E4-ORF3 clears the way for adenovirus to proliferate by deactivating genes that help the cell defend itself against the virus. This was discovered by O'Shea two years ago.
E4-ORF3 clears the way for adenovirus to proliferate by deactivating genes that help the cell defend itself against the virus. This was discovered by O'Shea two years ago. "It literally creates zip files of p53 target genes by compressing them until they can no longer be read," she explains.
E4-ORF3 self-assembles inside cells into a disordered, web-like structure that captures and inactivates different tumor suppressor protein complexes. Horng Ou, a postdoctoral researcher in O'Shea's laboratory, says E4-ORF3 is unusual. "It doesn't resemble any known proteins that assemble polymers or that function in cellular tumor suppressor pathways," he says. "Most cellular polymers and filaments form uniform, rigid chains. But E4-ORF3 is the virus's Swiss army knife----it assembles into something that is highly versatile. It has the ability to build itself into all sorts of different shapes and sizes that can capture and deactivate the many defenses of a host cell."

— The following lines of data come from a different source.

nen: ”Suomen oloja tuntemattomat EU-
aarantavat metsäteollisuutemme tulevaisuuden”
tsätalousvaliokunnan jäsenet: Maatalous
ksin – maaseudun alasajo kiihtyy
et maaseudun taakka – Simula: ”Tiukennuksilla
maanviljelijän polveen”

In collaboration with scientists from the National Center for Microscopy and Imaging Research at University of California, San Diego, led by Mark Ellisman, the center's director, O'Shea's team used new techniques to reveal the ultrastructure of the remarkable polymer that E4-ORF3 assembles in the nucleus----something that previously had proven difficult since the polymer is effectively invisible using conventional electron microscopy. "What you see is the E4-ORF3 polymer bending and weaving and twisting its way through the nucleus," she says. "It does appear to have a single repeating pattern and creates a matrix that captures several different tumor suppressors and silences p53 target genes."